Par son silence, Job signifie également à Dieu que désormais, dans la foi, il consent à dépasser toute question. Les visiteurs attendaient de Dieu une réponse qui les confirmât dans leur sécurité; Job, de son côté, croyait que la réponse de Dieu le justifierait en tous points. Or nul ne peut annexer Dieu, et Yahvé, dans son discours, ne répond qu'en questionnant à son tour. Seules ces questions posées par Dieu à partir de ses œuvres, signes de son amour, parviennent à triompher de l'angoisse de Job. La révolte avait pu l'aider un instant à porter la souffrance, en galvanisant le reste de ses forces et en le renforçant dans la conviction de son bon droit, mais ce qui le libère, en définitive, c'est d'entendre et d'accueillir l'interpellation de Dieu. D'abord emporté par le vertige de ses propres questions, Job accepte maintenant que sa démarche vers Dieu commence par une longue écoute et, renonçant à percer les secrets de Dieu, il traduit sa conversion par un geste d'humilité absolue "sur la poussière et la cendre" (42, 6).

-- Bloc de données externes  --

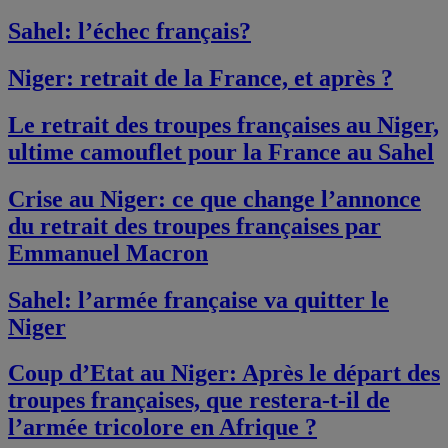
Sahel: l’échec français?
Niger: retrait de la France, et après ?
Le retrait des troupes françaises au Niger,
ultime camouflet pour la France au Sahel
Crise au Niger: ce que change l’annonce
du retrait des troupes françaises par
Emmanuel Macron
Sahel: l’armée française va quitter le
Niger
Coup d’Etat au Niger: Après le départ des
troupes françaises, que restera-t-il de
l’armée tricolore en Afrique ?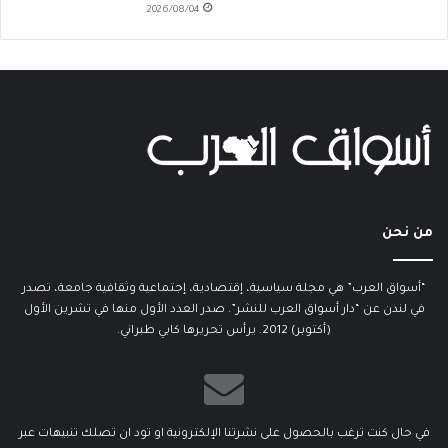
2026/08/04
من نحن
“أسواق العرب” هي مجلة سياسية، إقتصادية، إجتماعية وثقافية جامعة، تصدر
في لندن عن “دار أسواق العرب للنشر”. صدر العدد الأول منها في تشرين الأول
(أكتوبر) 2012. يرأس تحريرها كابي طبراني.
في حال كنت ترغب بالحصول على نشرتنا الإلكترونية او تود ان تصلك تنبيهات عبر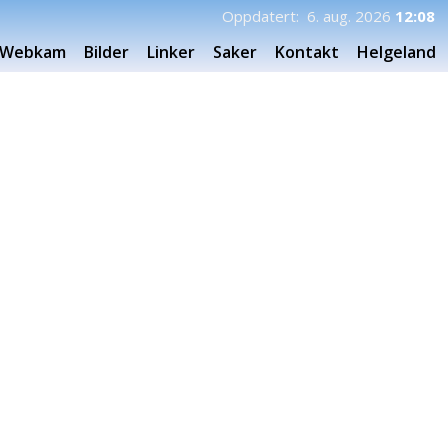
Oppdatert: 6. aug. 2026
12:08
Webkam
Bilder
Linker
Saker
Kontakt
Helgeland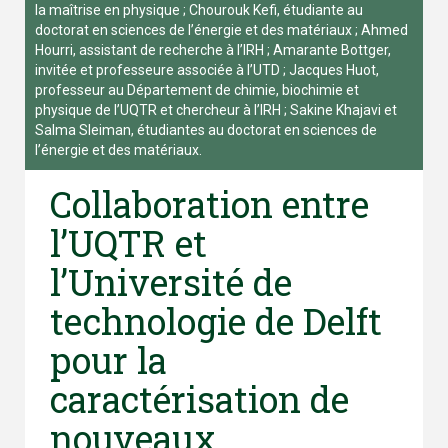
la maîtrise en physique ; Chourouk Kefi, étudiante au
doctorat en sciences de l’énergie et des matériaux ; Ahmed
Hourri, assistant de recherche à l’IRH ; Amarante Bottger,
invitée et professeure associée à l’UTD ; Jacques Huot,
professeur au Département de chimie, biochimie et
physique de l’UQTR et chercheur à l’IRH ; Sakine Khajavi et
Salma Sleiman, étudiantes au doctorat en sciences de
l’énergie et des matériaux.
Collaboration entre
l’UQTR et
l’Université de
technologie de Delft
pour la
caractérisation de
nouveaux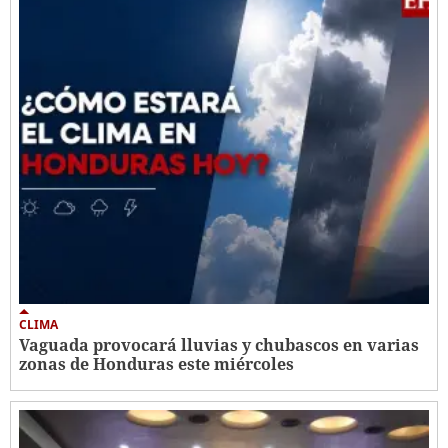
CLIMA
Vaguada provocará lluvias y chubascos en varias
zonas de Honduras este miércoles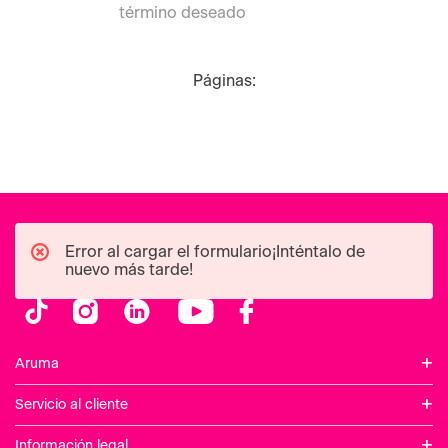
término deseado
Páginas:
Error al cargar el formulario¡Inténtalo de
nuevo más tarde!
+
Aruma
+
Servicio al cliente
+
Información legal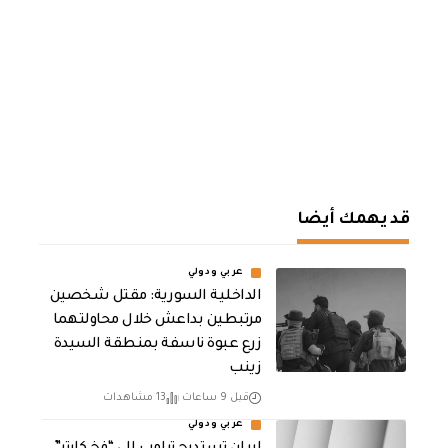
قد يهمك أيضا
عربي ودولي
الداخلية السورية: مقتل شخصين
مرتبطين بداعش خلال محاولتهما
زرع عبوة ناسفة بمنطقة السيدة
زينب
قبل 9 ساعات
13 مشاهدات
عربي ودولي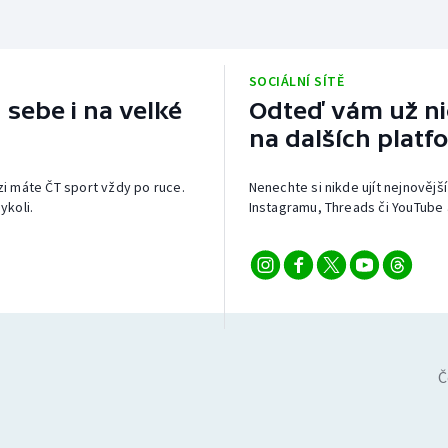
SOCIÁLNÍ SÍTĚ
 sebe i na velké
Odteď vám už nic
na dalších platf
izi máte ČT sport vždy po ruce.
Nenechte si nikde ujít nejnovější
ykoli.
Instagramu, Threads či YouTube 
Č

Enfin le silence de Job, par le fait même qu'il exprime une adoration inconditionnelle, constitue l'hommage suprême d'un homme libre à la liberté de Dieu (cf. Ps. 139, 4-5 et 17-18; Rm 12, 33-35). Au moment de l'option décisive, Job s'est laissé enseigner par Yahvé, et il a compris que sa liberté serait un leurre s'il refusait que Dieu soit divinement libre, libre de donner et de reprendre, libre de se taire ou de parler, libre du choix de ses chemins. Job reconnaît maintenant sans révolte et sans amertume que la justice-salut de Yahvé transcende toute norme créée et qu'en dépit de toutes les apparences décevantes Dieu poursuit dans l'existence du juste un dessein cohérent. Certain désormais que Yahvé ne peut rien haïr de ce qu'il a créé (cf. Sag. 11, 24), Job traverse le scandale avec la sérénité d'un cœur vraiment pauvre. Cessant de se crisper sur les images agressives nées de son angoisse, il laisse Dieu se révéler à lui par une parole qui commente ses œuvres.

Et Job, en se perdant, se trouve, car Dieu, une fois accueilli, révèle l'homme à lui-même. Yahvé, au moment où il manifeste sa proximité et sa tendresse, n'abdique rien de sa transcendance, et c'est ce qui rend si austère le message du livre de Job. Mais Dieu grandit Job en ne se laissant pas diminuer, tout comme Job a magnifié Dieu en récusant ses caricatures. Les partenaires se sont enfin rencontrés et reconnus. Yahvé n'ajoute rien, puisque désormais son silence ne voilera plus son amour. Job va se taire également : il a vu Dieu et tout est dit. De cette harmonie retrouvée, l'auteur du poème a vu un symbole dans la restauration du bonheur matériel de Job. C'est pourquoi sans doute il a choisi, pour clore son œuvre, le dernier tableau du vieux conte.